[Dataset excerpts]
——
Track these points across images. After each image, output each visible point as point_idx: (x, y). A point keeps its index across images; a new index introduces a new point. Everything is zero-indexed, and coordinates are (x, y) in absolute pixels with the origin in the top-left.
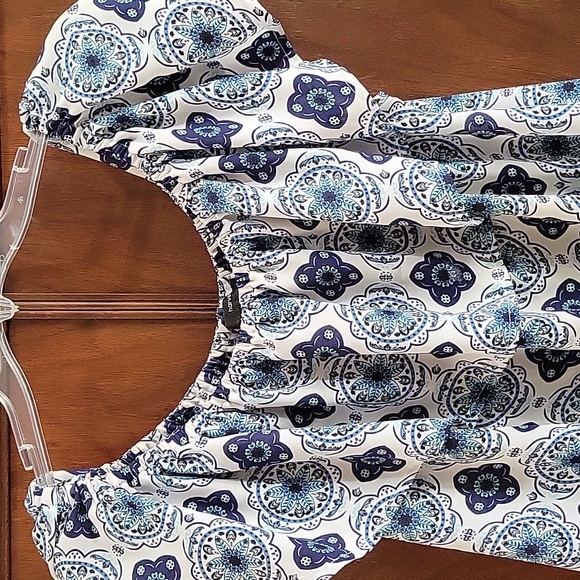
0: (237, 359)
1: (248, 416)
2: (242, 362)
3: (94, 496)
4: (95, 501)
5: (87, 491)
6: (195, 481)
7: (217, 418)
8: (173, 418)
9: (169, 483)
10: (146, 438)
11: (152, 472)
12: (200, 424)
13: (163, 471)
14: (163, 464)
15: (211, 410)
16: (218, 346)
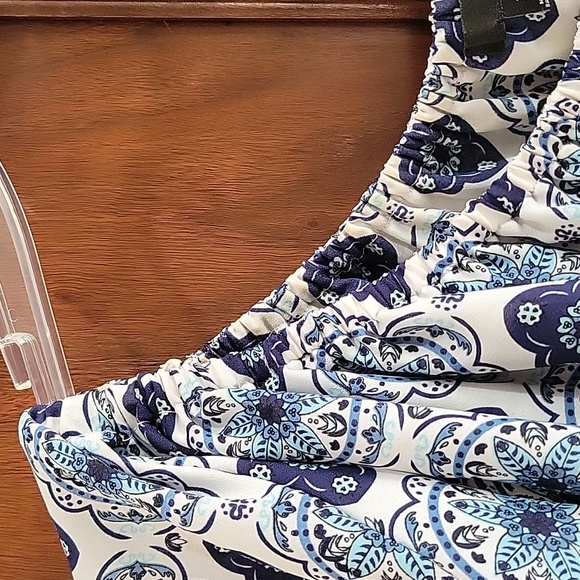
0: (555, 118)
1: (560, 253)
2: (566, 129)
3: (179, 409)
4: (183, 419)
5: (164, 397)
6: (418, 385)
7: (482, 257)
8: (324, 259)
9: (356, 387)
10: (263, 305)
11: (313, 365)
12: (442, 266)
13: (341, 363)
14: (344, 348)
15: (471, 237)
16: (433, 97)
——
## Work item
Could you copy every record above exactly, leaving out the pictures?

## Solution below
Track these points across images. After each image, output each visible point as point_idx: (x, y). A point keeps its index across images; a new index introduces a new point. Everything is zero-indexed, and coordinates are (x, y) in absolute pixels with the origin in the top-left.
0: (237, 359)
1: (248, 416)
2: (242, 362)
3: (94, 496)
4: (95, 501)
5: (87, 491)
6: (195, 481)
7: (217, 418)
8: (173, 418)
9: (169, 483)
10: (146, 438)
11: (152, 472)
12: (200, 424)
13: (163, 471)
14: (163, 464)
15: (211, 410)
16: (218, 346)
0: (555, 118)
1: (560, 253)
2: (566, 129)
3: (179, 409)
4: (183, 419)
5: (164, 397)
6: (418, 385)
7: (482, 257)
8: (324, 259)
9: (356, 387)
10: (263, 305)
11: (313, 365)
12: (442, 266)
13: (341, 363)
14: (344, 348)
15: (471, 237)
16: (433, 97)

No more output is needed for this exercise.